Wind energy offers enormous potential for renewable energy generation as
part of the clean energy transition necessary to reduce the production of damaging carbon emissions, while fulfilling demand for increasing
quantities of affordable and reliable energy. A wind farm is a collection of wind turbines. For our purposes, consider a 3×3 grid of 9 wind turbines. The freestream wind speed and direction incident upon the wind farm describe the wind field outside of the collection of wind turbines, before it is, for want of a better word, mangled within the farm. The reason for this ‘wind mangling’ is that once the freestream wind passes through the upstream turbines (those that partially shield other turbines in the wind farm from wind), wakes propagate downstream, causing lower wind speeds and higher turbulence at downstream turbines, reducing power production and increasing mechanical loads (see the figure below).
Typically, the purpose of wind farm control is to change the yaw angles of the individual wind turbines (their rotation about a vertical axis):
… so as to optimally redirect the wake of upstream turbines, with the objective of maximizing the total power output of this collection of wind turbines, while minimizing their peak mechanical loads, in response to time-varying freestream wind speed and direction. Receding horizon model-based control methods (i.e. strategies to automatically adjust the yaw angles to reach the above objectives), require a sufficiently accurate means of predicting the influence of the wakes within a wind farm over some future time-horizon. In particular, if we have a means of making sufficiently accurate predictions of the wind speed at downstream wind turbines over the next 1 to 10 minutes, we can optimally choose the best yaw angle set-points for each turbine to diminish the effect of the wakes and improve farm-level power production and turbine damage.

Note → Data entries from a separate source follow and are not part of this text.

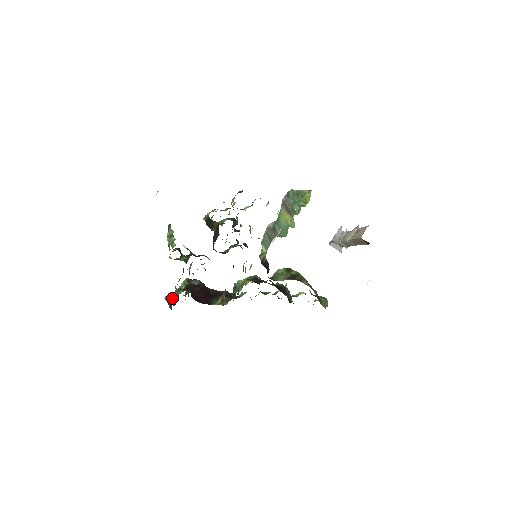
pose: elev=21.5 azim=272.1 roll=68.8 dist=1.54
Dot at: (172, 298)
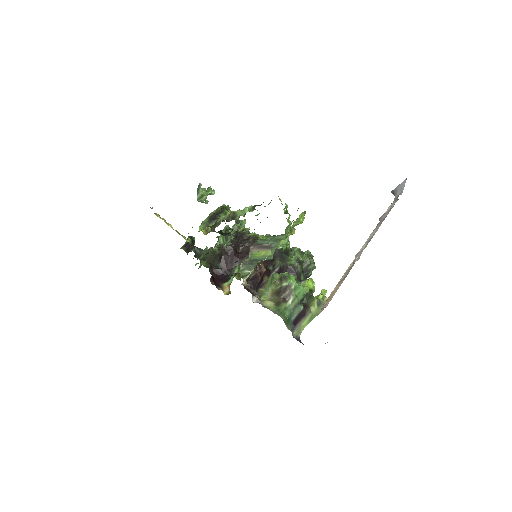
Dot at: occluded
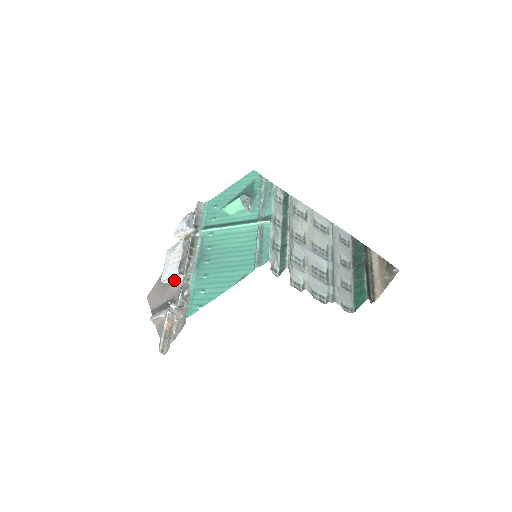
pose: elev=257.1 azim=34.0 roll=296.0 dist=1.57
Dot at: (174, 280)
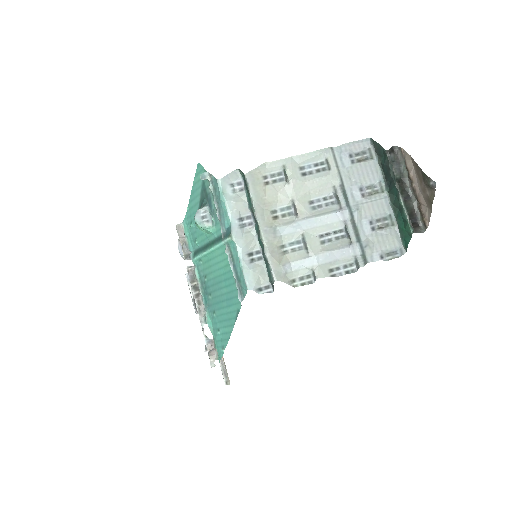
Dot at: occluded
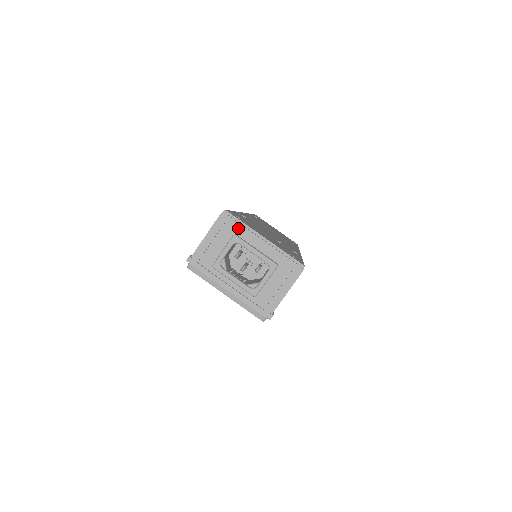
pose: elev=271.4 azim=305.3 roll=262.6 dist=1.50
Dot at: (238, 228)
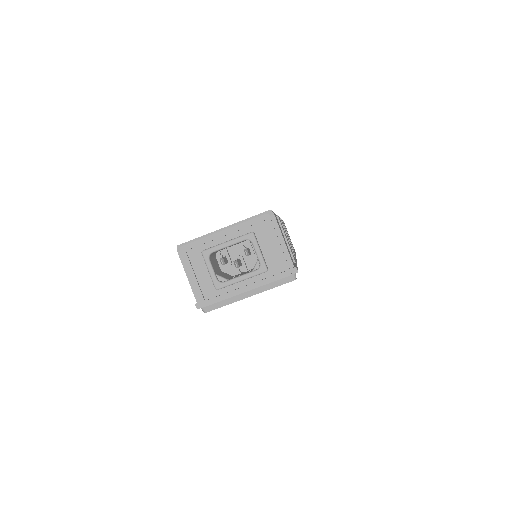
Dot at: (198, 245)
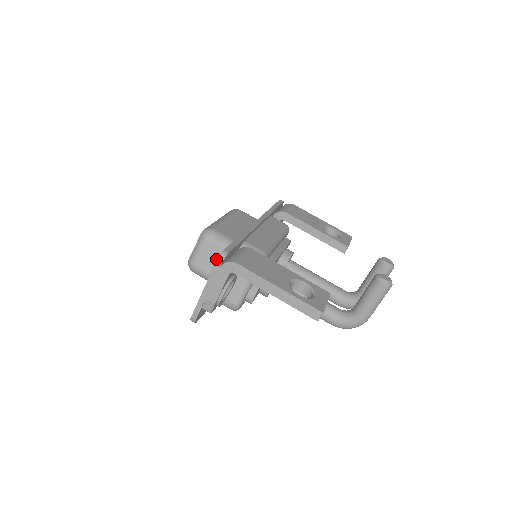
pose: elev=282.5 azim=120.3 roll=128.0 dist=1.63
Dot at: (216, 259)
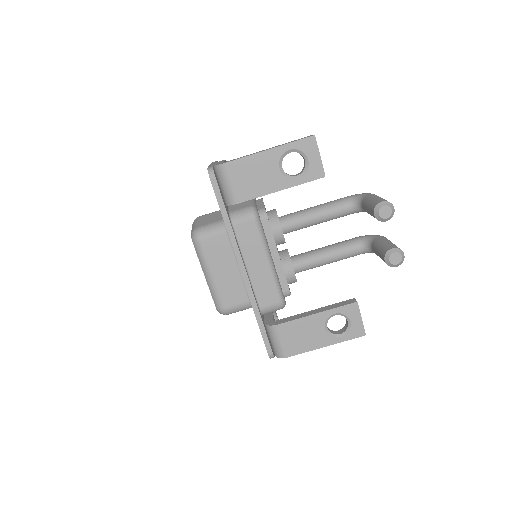
Dot at: occluded
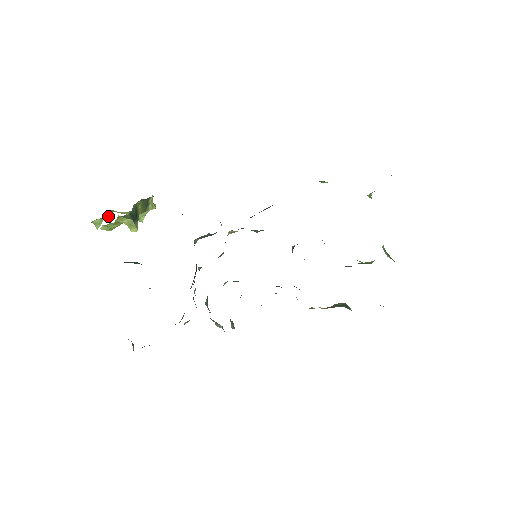
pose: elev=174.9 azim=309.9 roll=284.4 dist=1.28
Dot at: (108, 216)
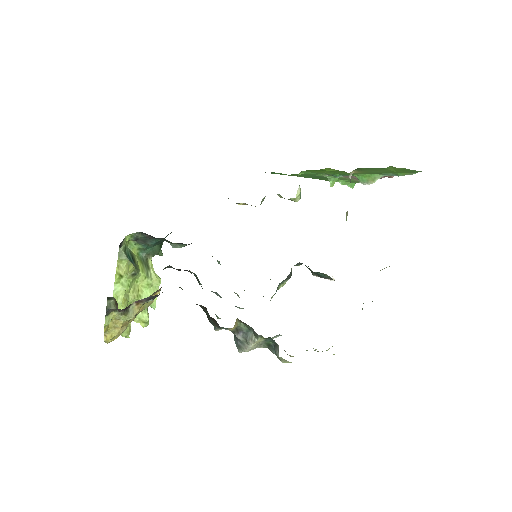
Dot at: (127, 327)
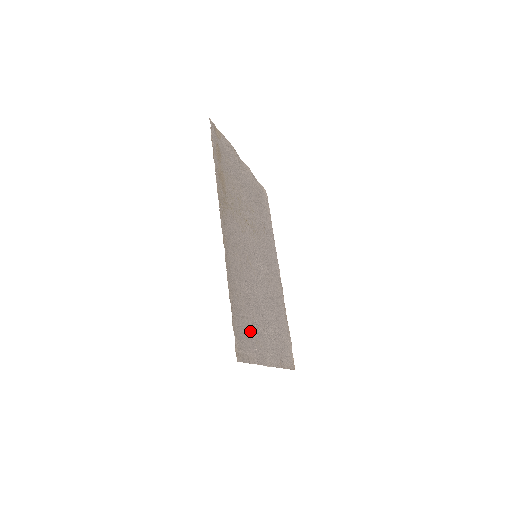
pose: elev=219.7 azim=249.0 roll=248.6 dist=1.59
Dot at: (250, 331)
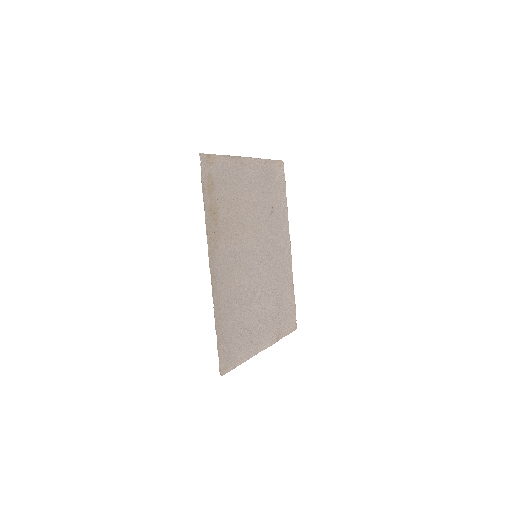
Dot at: (239, 338)
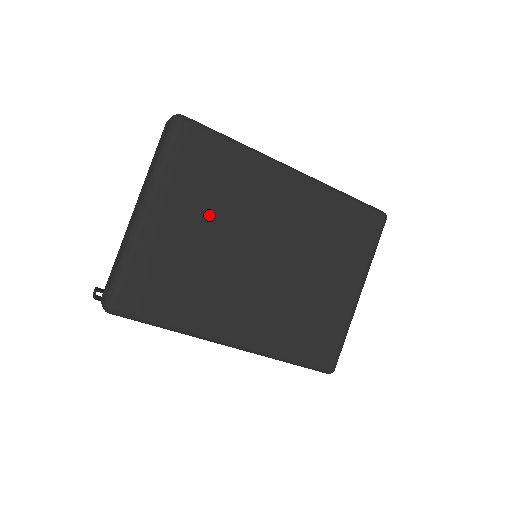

Existing options for models describing the wind speed at downstream wind turbines in wind farms include low-fidelity, analytical models, or high-fidelity models that can resolve dynamics and turbulence, such as large-eddy simulations (LES). The problem with the former is that these simplified analytical models a) are unlikely to capture all of the important variations in the wind farm wind speeds we are trying to predict and b) generally do not have the capacity to account for freestream wind speed and direction variability, or variability in the wind farm layout (i.e. due to one or more wind turbines being turned off for maintenance purposes, due to a malfunction, or because they are producing more energy than is needed at the time). The problem with the latter is that such high-fidelity models are too computationally expensive to use for real-time controls purposes.
The current ‘state-of-the-art’ wind farm control strategy involves utilizing low-fidelity steady-state models and optimizing the yaw angles of every turbine in the wind farm for a sweep of freestream wind speeds and directions. There are two issues with this. Firstly, real wind farm operation is anything but steady-state: the mean values of freestream wind speed and direction vary with time and also vary over the area covered by the wind farm, and in addition turbulence contributes to greater time variability. Secondly, this ‘offline optimization’ method assumes full capacity wind farm operation, in which every turbine is ‘online’ (i.e. fully operational and harvesting energy from the wind). The reality is that, for a significant proportion of a wind farm’s life, at least one turbine is ‘offline’ for anything from hours to months. This could be because power from the farm is being curtailed, since more is being produced than is in demand by the power grid at that time, because the turbine is malfunctioning, or because the turbine is in need of maintenance. In any case, the wind field in partially operational wind farms will certainly differ from that in a fully operational wind farm, but the offline optimization approach only assumes the latter.
The final objective of this project, while not achievable within the given timeline, is to develop a machine learning strategy to predict the wind speeds at downstream wind turbines in a wind farm over a 10 minutes future time horizon, given measurements of yaw angles and wind speeds from the other turbines over the previous 10 minutes. as well as the freestream wind speeds and directions over that time. The most useful strategy could be updated in real-time (online) to account for time-varying wind speeds, wind directions and wind farm layouts. This machine learning model could then be integrated into a control method to choose the optimal yaw angles for the turbines in real-time such that a) wind farm power generation is maximized, b) wind turbine damage is minimized, and ultimately so that c) wind energy becomes a drastically more viable alternative energy source to oil/coal/gas.